Carbohydrates are one of the nutrients required by our bodies in larger quantities – it is known as a macronutrient. Carbohydrates are utilised by the body to provide energy for body and mind and are found in a number of food sources. Not all carbohydrates are created equal and while sugary items are often the most popular for little ones, complex carbohydrates are best for sustaining them through out the day. Sources of carbohydrates are (opt for brown or multigrain) foods like bread, pasta, rice, crispbreads, crackers and wraps. For those who cannot eat certain grains or may be minimising them, carbohydrates are also available from foods like vegetables.

Protein is another one of those important nutrients for kid’s lunchboxes; it is required for growth, learning and many metabolic processes.

Protein can help little tummies feel fuller for longer and sustain them for longer periods of time. Protein can work as a filling for sandwiches or prepared into a salad for example.

There are a number of sources of proteins:

  • meats like beef
  • lamb
  • chicken
  • Eggs
  • fish (like tuna)
  • cheese are other examples.

If you prefer a non animal based protein, then:

  • beans
  • lentils
  • tofu
  • tempeh are great options. 

Remember – in the hot weather food can spoil so make sure there is a cold pack in that lunch box on the hot days!

Healthy fats are involved in brain development and growth and are essential component of our kid’s diets. Not only for brain health, they have a role in sustaining energy levels and helping your child feel fuller for longer.

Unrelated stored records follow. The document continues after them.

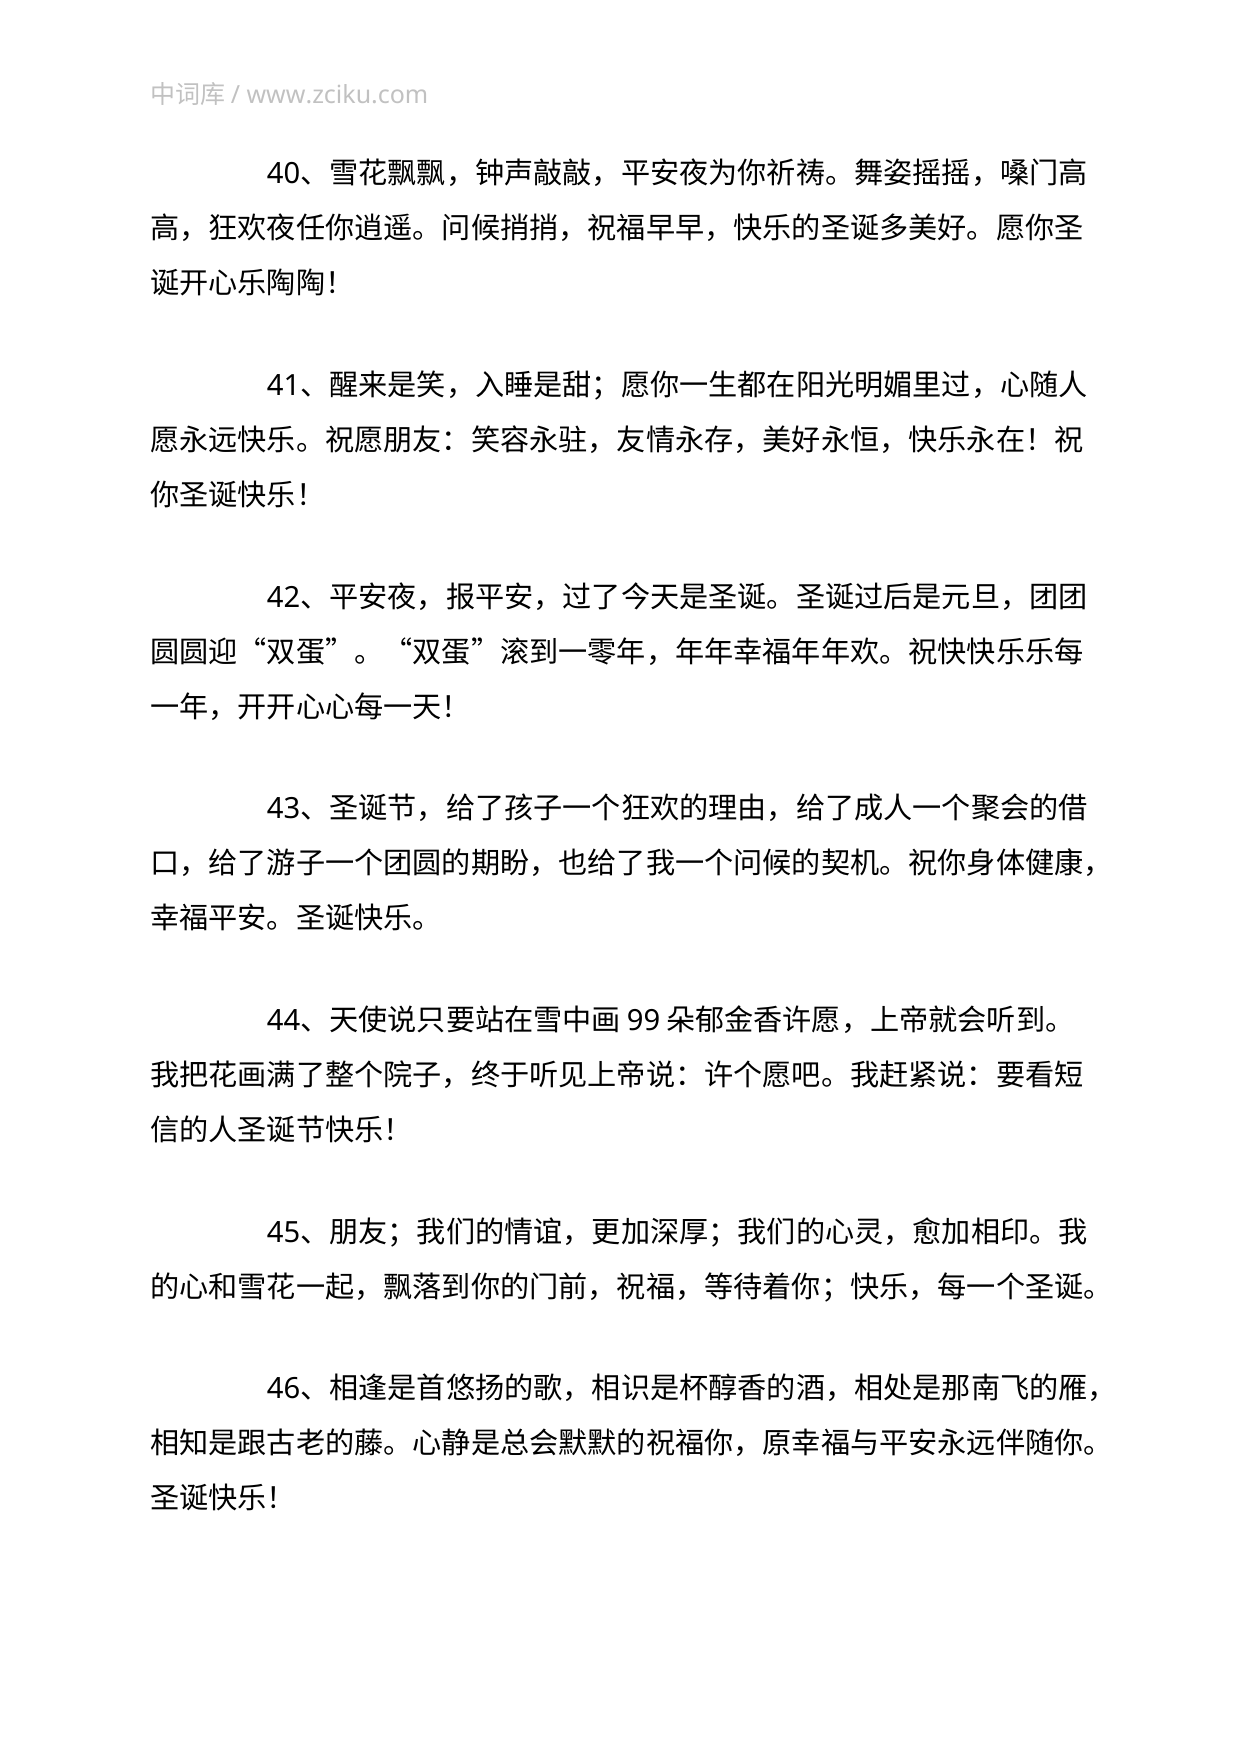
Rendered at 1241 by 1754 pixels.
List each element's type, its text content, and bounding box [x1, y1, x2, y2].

text 45、朋友；我们的情谊，更加深厚；我们的心灵，愈加相印。我的心和雪花一起，飘落到你的门前，祝福，等待着你；快乐，每一个圣诞。 [150, 1208, 1090, 1306]
text 40、雪花飘飘，钟声敲敲，平安夜为你祈祷。舞姿摇摇，嗓门高高，狂欢夜任你逍遥。问候捎捎，祝福早早，快乐的圣诞多美好。愿你圣诞开心乐陶陶！ [150, 150, 1090, 302]
text 46、相逢是首悠扬的歌，相识是杯醇香的酒，相处是那南飞的雁，相知是跟古老的藤。心静是总会默默的祝福你，原幸福与平安永远伴随你。圣诞快乐！ [150, 1365, 1090, 1517]
text 42、平安夜，报平安，过了今天是圣诞。圣诞过后是元旦，团团圆圆迎“双蛋”。“双蛋”滚到一零年，年年幸福年年欢。祝快快乐乐每一年，开开心心每一天！ [150, 573, 1090, 726]
text 43、圣诞节，给了孩子一个狂欢的理由，给了成人一个聚会的借口，给了游子一个团圆的期盼，也给了我一个问候的契机。祝你身体健康，幸福平安。圣诞快乐。 [150, 785, 1090, 937]
text 44、天使说只要站在雪中画99朵郁金香许愿，上帝就会听到。我把花画满了整个院子，终于听见上帝说：许个愿吧。我赶紧说：要看短信的人圣诞节快乐！ [150, 997, 1090, 1149]
text 41、醒来是笑，入睡是甜；愿你一生都在阳光明媚里过，心随人愿永远快乐。祝愿朋友：笑容永驻，友情永存，美好永恒，快乐永在！祝你圣诞快乐！ [150, 362, 1090, 514]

There is a big difference between foods that provide unhealthy (or what I call “hot chip fats”) and healthy fats.
Sources of healthy fats are foods such as:

  • avocado
  • oily fish like tuna or salmon
  • eggs
  • seeds
  • dairy.

You can incorporate these foods into a salad or sandwich or given as a stand alone food for those who like to graze.

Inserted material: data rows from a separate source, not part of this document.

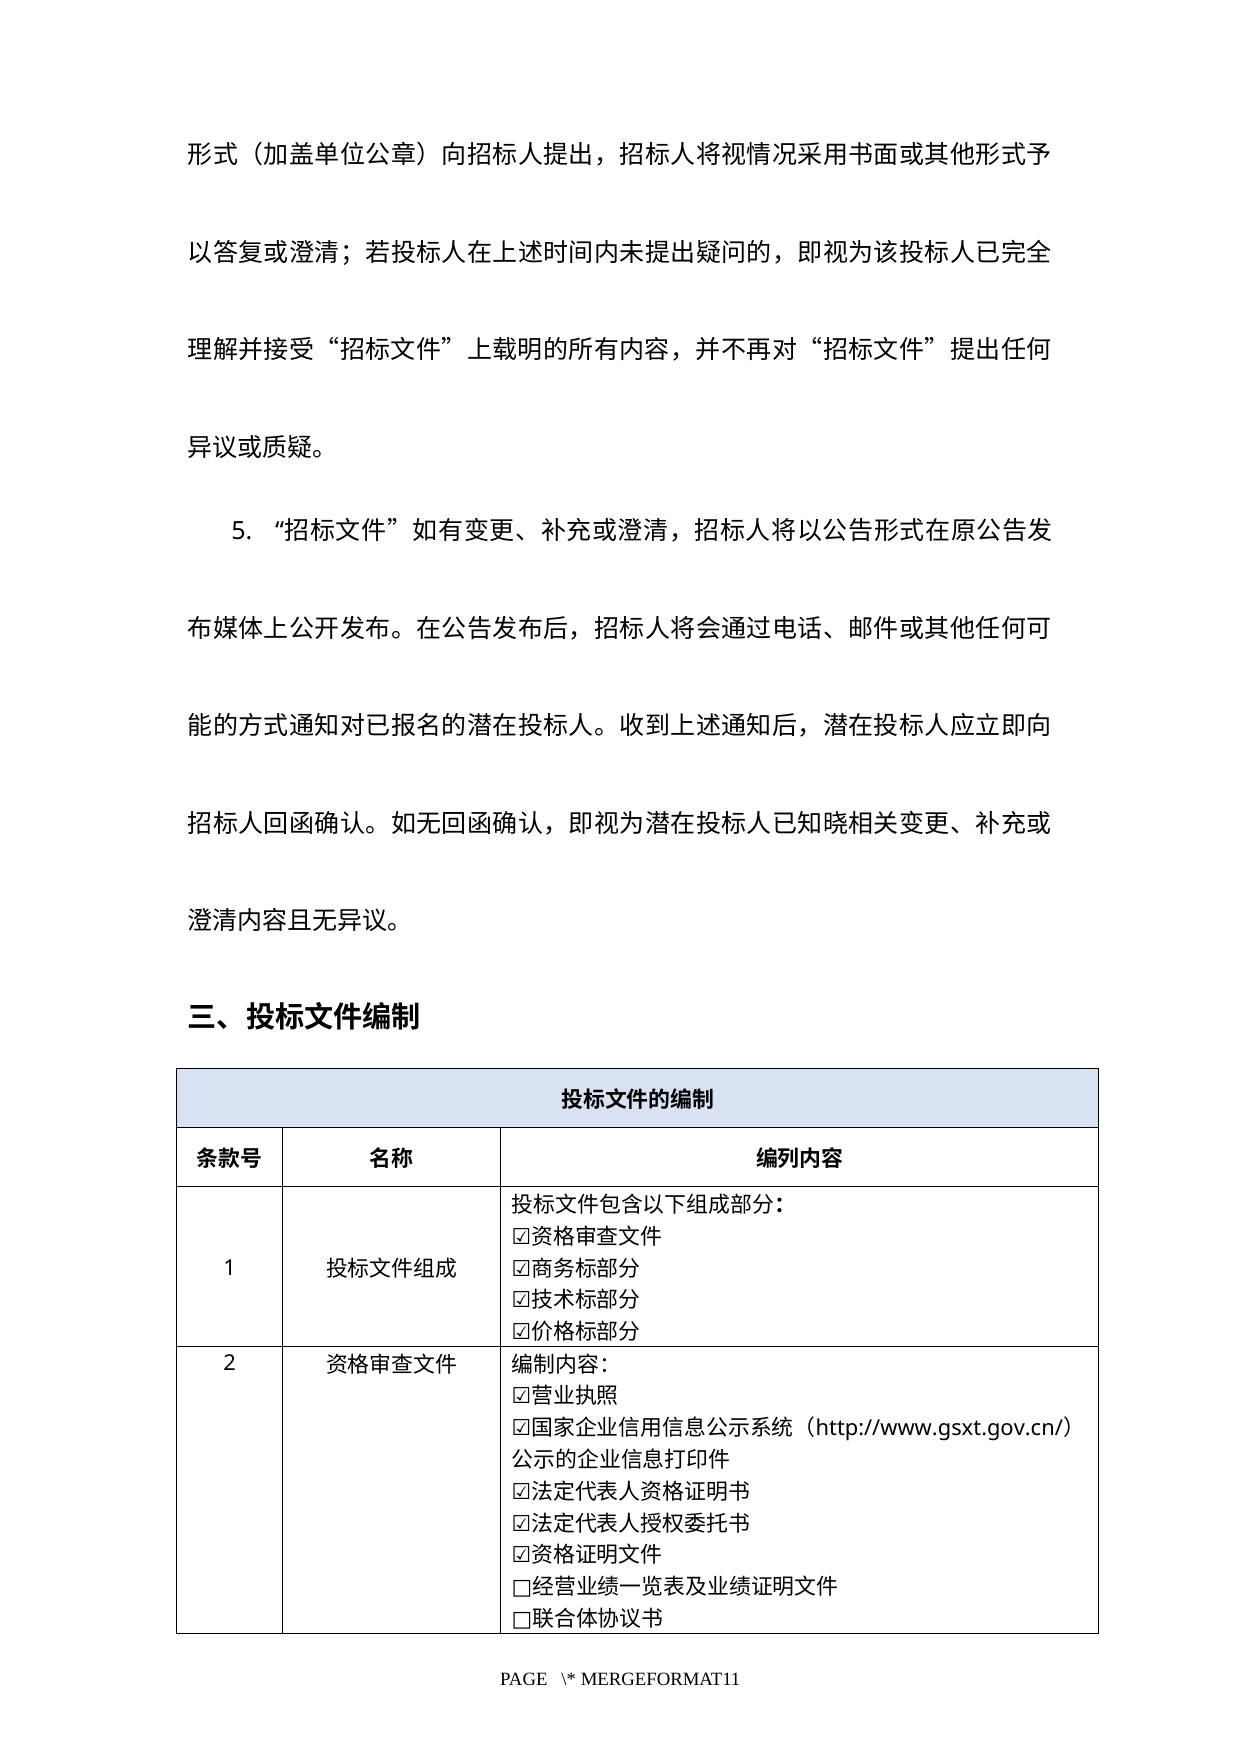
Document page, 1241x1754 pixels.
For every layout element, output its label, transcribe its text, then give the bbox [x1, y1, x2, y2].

table_cell 名称 [283, 1128, 500, 1186]
table_cell 资格审查文件 [283, 1347, 500, 1633]
table_cell 投标文件组成 [283, 1187, 500, 1346]
table_cell 条款号 [177, 1128, 282, 1186]
list “招标文件”如有变更、补充或澄清，招标人将以公告形式在原公告发布媒体上公开发布。在公告发布后，招标人将会通过电话、邮件或其他任何可能的方式通知对已报名的潜在投标人。收到上述通知后，潜在投标人应立即向招标人回函确认。如无回函确认，即视为潜在投标人已知晓相关变更、补充或澄清内容且无异议。 [187, 496, 1053, 951]
table_cell 2 [177, 1347, 282, 1633]
table_header 投标文件的编制 [177, 1069, 1098, 1127]
table_cell 1 [177, 1187, 282, 1346]
table_cell 编列内容 [501, 1128, 1098, 1186]
table_cell 投标文件包含以下组成部分： ☑资格审查文件 ☑商务标部分 ☑技术标部分 ☑价格标部分 [501, 1187, 1098, 1346]
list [187, 121, 1053, 478]
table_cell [501, 1347, 1098, 1633]
list 投标文件编制 [187, 982, 1053, 1047]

Dietary fibre is an important addition to children’s lunchboxes. Fibre helps keep kid’s bowel motions regular and can take a while to digest helping our kids feel fuller for longer. It may also assist in maintaining energy levels by balancing blood sugar – this will aid in concentration and focus. Fibre is also beneficial for our microbiome – which is the good bacteria found in our gut.

Fruits and vegetables are a great source – they also contain a range of vitamins and minerals. These are perfect foods to give for snacks or “brain food” times. Other good sources are wholegrains, beans and lentils.

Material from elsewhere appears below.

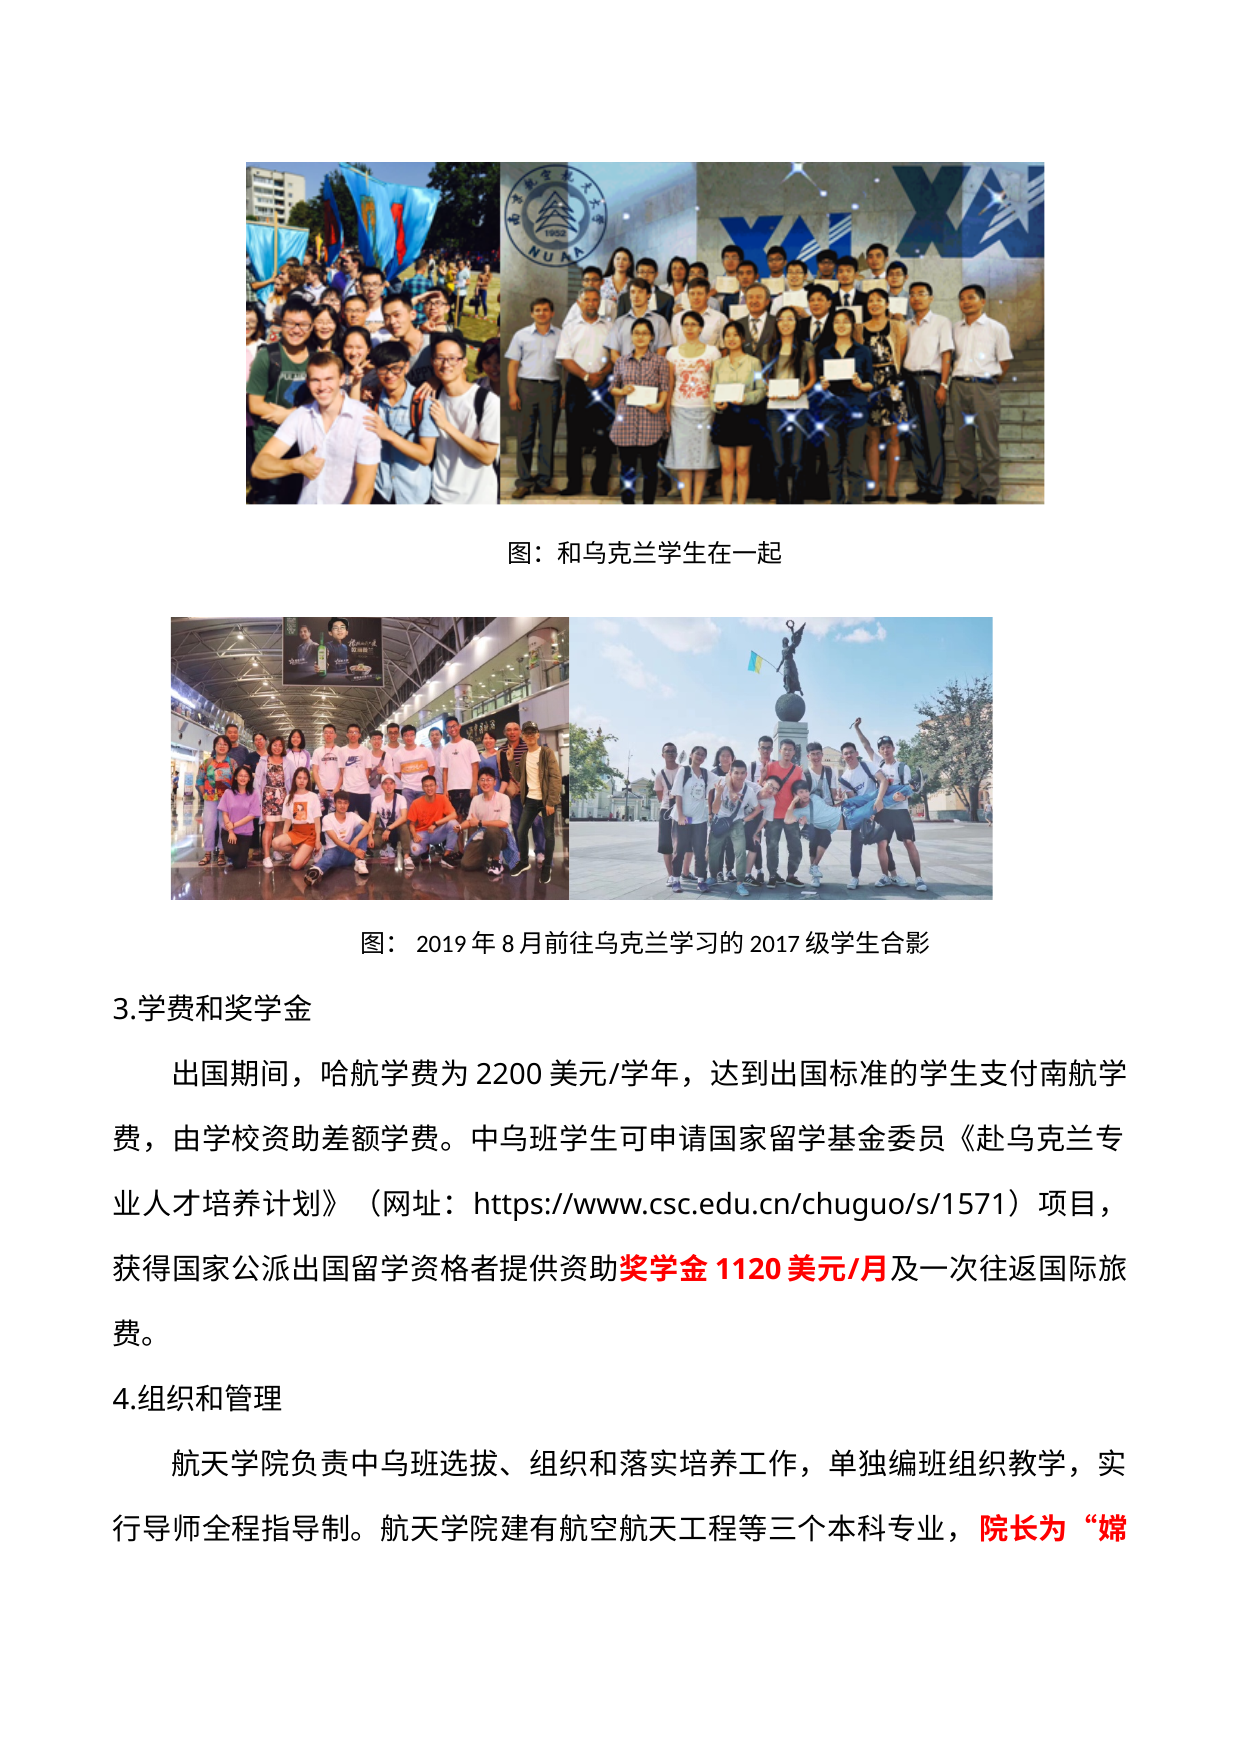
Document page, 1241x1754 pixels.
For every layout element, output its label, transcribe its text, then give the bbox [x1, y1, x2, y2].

Learning is thirsty work and making sure a child is well hydrated enhances their ability to concentrate and learn. What your child drinks can have an effect on their health both inside and outside of the classroom.

Water is the best drink to offer – it is essential for life and keeps kids hydrated. It has the added bonus of acting as an ice block to keep food cool if you freeze it overnight and add it to the lunch box.

Fruit juice is something that many kids will request in their lunchboxes. Keep in mind it can be high in sugars. Also, it is best to avoid sweetened drinks such as cordials and soft drinks. Not only to they affect children’s energy levels and ability to concentrate and focus, they can also have a detrimental affect on children’s teeth.